It's bad and also good. A lot of funding wasn't reaching the people in need and finding its way into peoples pockets. Some funding was enabling poverty aka it was treating symptoms and not causes. Some funding was actually helping people and now they are suffering without it, namely helping to provide medicine and treatment. You see this in lots of places with charities where only a small fraction of the money collected actually goes to whatever the charity is for.

If anyone wants to help Africa they should invest in business and production. There is more than enough potential here and the fastest way to improve the lives of people isn't just handing them money, it's employing them and paying them well. If USaid ever cared there would still be businesses operating without any financial input after they left. All that money and there's nothing to show for it and that is by design.

It didn't do nothing, but it was mostly a scam.

[–] tunetardis@piefed.ca 4 points 14 hours ago

Thanks for that. It set me straight on a few things.

What do you think about microloans then (kiva, etc.)? Is that a better approach? I know it's more grassroots than a gov program, and I don't know how much of an effect they have in the grand scheme of things.
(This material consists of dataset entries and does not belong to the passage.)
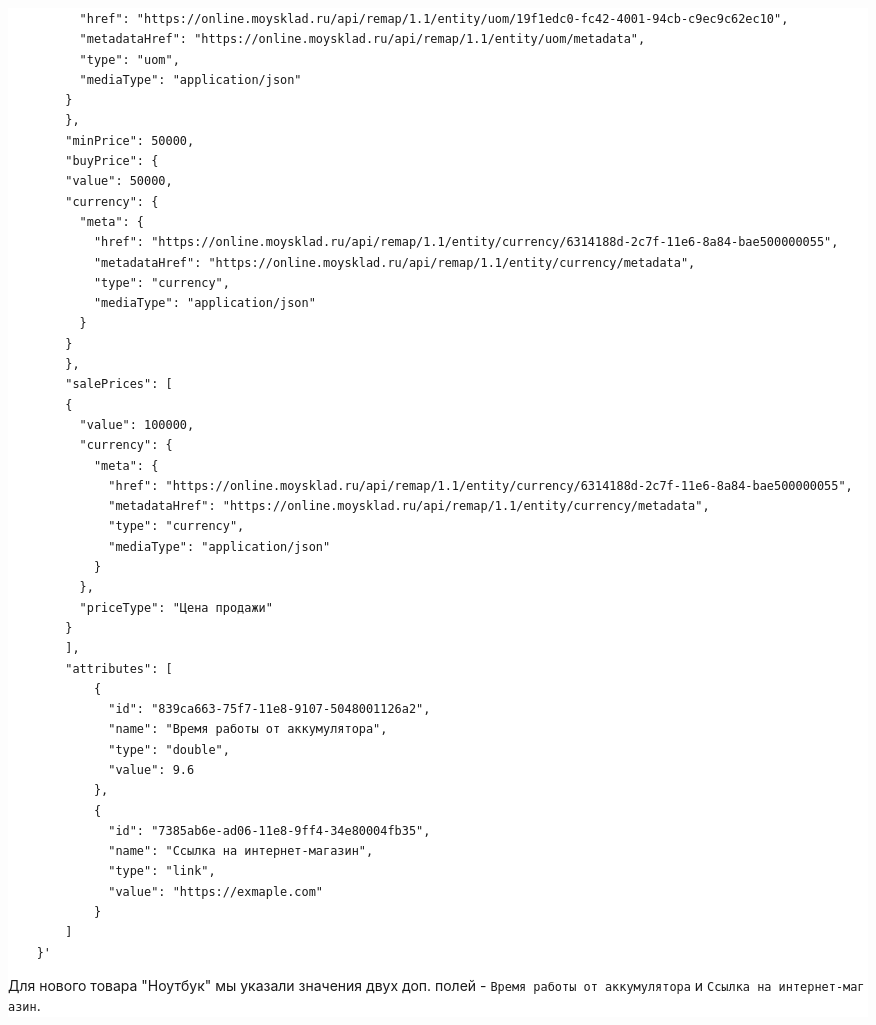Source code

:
 ```shell
          "href": "https://online.moysklad.ru/api/remap/1.1/entity/uom/19f1edc0-fc42-4001-94cb-c9ec9c62ec10",
          "metadataHref": "https://online.moysklad.ru/api/remap/1.1/entity/uom/metadata",
          "type": "uom",
          "mediaType": "application/json"
        }
        },
        "minPrice": 50000,
        "buyPrice": {
        "value": 50000,
        "currency": {
          "meta": {
            "href": "https://online.moysklad.ru/api/remap/1.1/entity/currency/6314188d-2c7f-11e6-8a84-bae500000055",
            "metadataHref": "https://online.moysklad.ru/api/remap/1.1/entity/currency/metadata",
            "type": "currency",
            "mediaType": "application/json"
          }
        }
        },
        "salePrices": [
        {
          "value": 100000,
          "currency": {
            "meta": {
              "href": "https://online.moysklad.ru/api/remap/1.1/entity/currency/6314188d-2c7f-11e6-8a84-bae500000055",
              "metadataHref": "https://online.moysklad.ru/api/remap/1.1/entity/currency/metadata",
              "type": "currency",
              "mediaType": "application/json"
            }
          },
          "priceType": "Цена продажи"
        }
        ],
        "attributes": [
            {
              "id": "839ca663-75f7-11e8-9107-5048001126a2",
              "name": "Время работы от аккумулятора",
              "type": "double",
              "value": 9.6
            },
            {
              "id": "7385ab6e-ad06-11e8-9ff4-34e80004fb35",
              "name": "Ссылка на интернет-магазин",
              "type": "link",
              "value": "https://exmaple.com"
            }
        ]
    }'
```
Для нового товара "Ноутбук" мы указали значения двух доп. полей - 
`Время работы от аккумулятора` и `Ссылка на интернет-магазин`.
[–] birdwing@lemmy.blahaj.zone 2 points 13 hours ago* (last edited 12 hours ago)

I don't think only investing into business and production is what would help. If those businesses get taken over by venture capitalists or go into stocks, then the motive shifts towards profit, rather than people.

It'd help more if those labour groups were worker co-operatives, and their people worked together with trade unions and left-wing parties to establish community exchanges, and the workers use the profits of cooperatives to:

  1. save for crises, ensuring that even then, workers still can thrive.
  2. establish and support more labour groups in different sectors (media and culture included), being all horizontally federated.
  3. grow funds to outcompete capitalist structures, to take them over and turn them into other worker-owned cooperatives, and so the ball keeps on rolling.
  4. train themselves to defend one another, and learn each other's jobs. This in case scabs (strike-breakers) or cops arrive and arrest some workers

Especially farms, mines, woodlands, -- anything involving natural resources and land -- would be crucial.

Sure, in this age of digitalisation, a lot happens online, too. But even then, at its root, for data centres you need land, water, and resources. For computers, you need minerals, from mines. For cables, you need boats of hardy materials. And for those labourers, you need farms and woodlands to supply them and their clothing.